* _INSTRUCTIONS TO FOLLOW_
Lines from the records below that contain the word "middle" are to be copied out.

* _SOURCE MATERIAL_
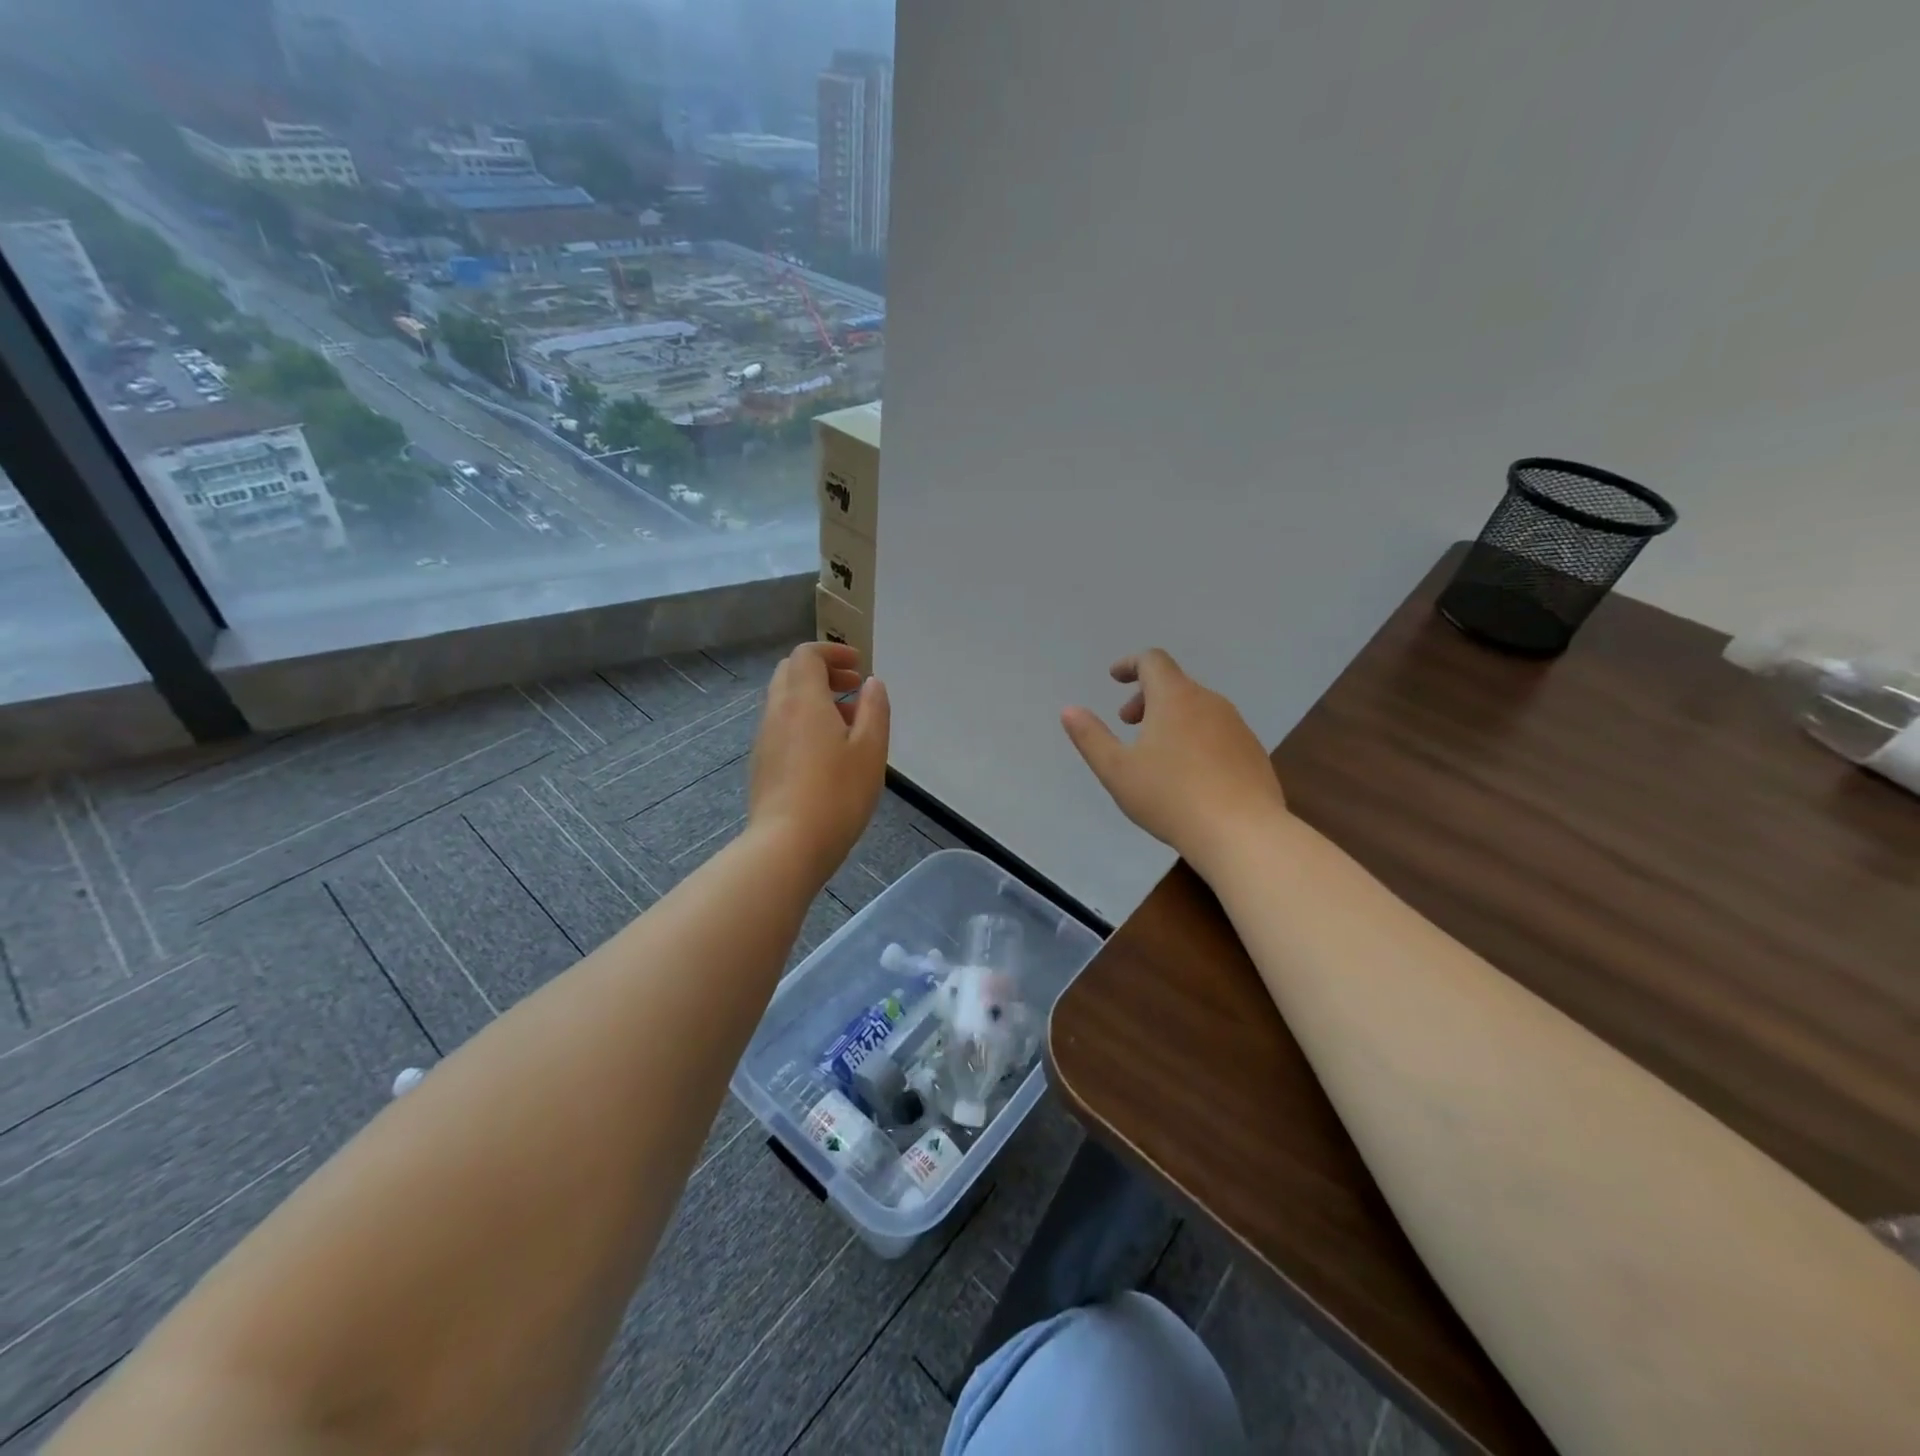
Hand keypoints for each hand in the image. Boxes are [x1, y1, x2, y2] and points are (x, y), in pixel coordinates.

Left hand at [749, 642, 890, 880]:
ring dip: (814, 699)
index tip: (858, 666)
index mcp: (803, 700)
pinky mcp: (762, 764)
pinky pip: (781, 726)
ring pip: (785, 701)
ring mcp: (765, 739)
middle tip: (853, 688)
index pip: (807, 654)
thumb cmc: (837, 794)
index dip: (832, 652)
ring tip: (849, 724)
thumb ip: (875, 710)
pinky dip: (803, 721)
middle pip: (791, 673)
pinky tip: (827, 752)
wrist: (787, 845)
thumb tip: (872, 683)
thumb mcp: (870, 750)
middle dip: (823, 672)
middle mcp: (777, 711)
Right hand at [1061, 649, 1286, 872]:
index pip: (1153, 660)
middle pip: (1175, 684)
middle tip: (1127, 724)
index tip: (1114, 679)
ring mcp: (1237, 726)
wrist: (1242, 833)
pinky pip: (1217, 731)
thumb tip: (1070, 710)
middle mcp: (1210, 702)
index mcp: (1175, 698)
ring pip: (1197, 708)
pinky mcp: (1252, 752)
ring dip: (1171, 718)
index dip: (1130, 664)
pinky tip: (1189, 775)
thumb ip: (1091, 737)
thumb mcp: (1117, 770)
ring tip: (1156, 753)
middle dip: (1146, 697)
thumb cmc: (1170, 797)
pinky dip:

* _TASK RESULT_
middle tip: (853, 688)
middle pip: (791, 673)
middle dip: (823, 672)
middle mcp: (777, 711)
middle pip: (1175, 684)
middle tip: (1127, 724)
middle mcp: (1210, 702)
middle dip: (1146, 697)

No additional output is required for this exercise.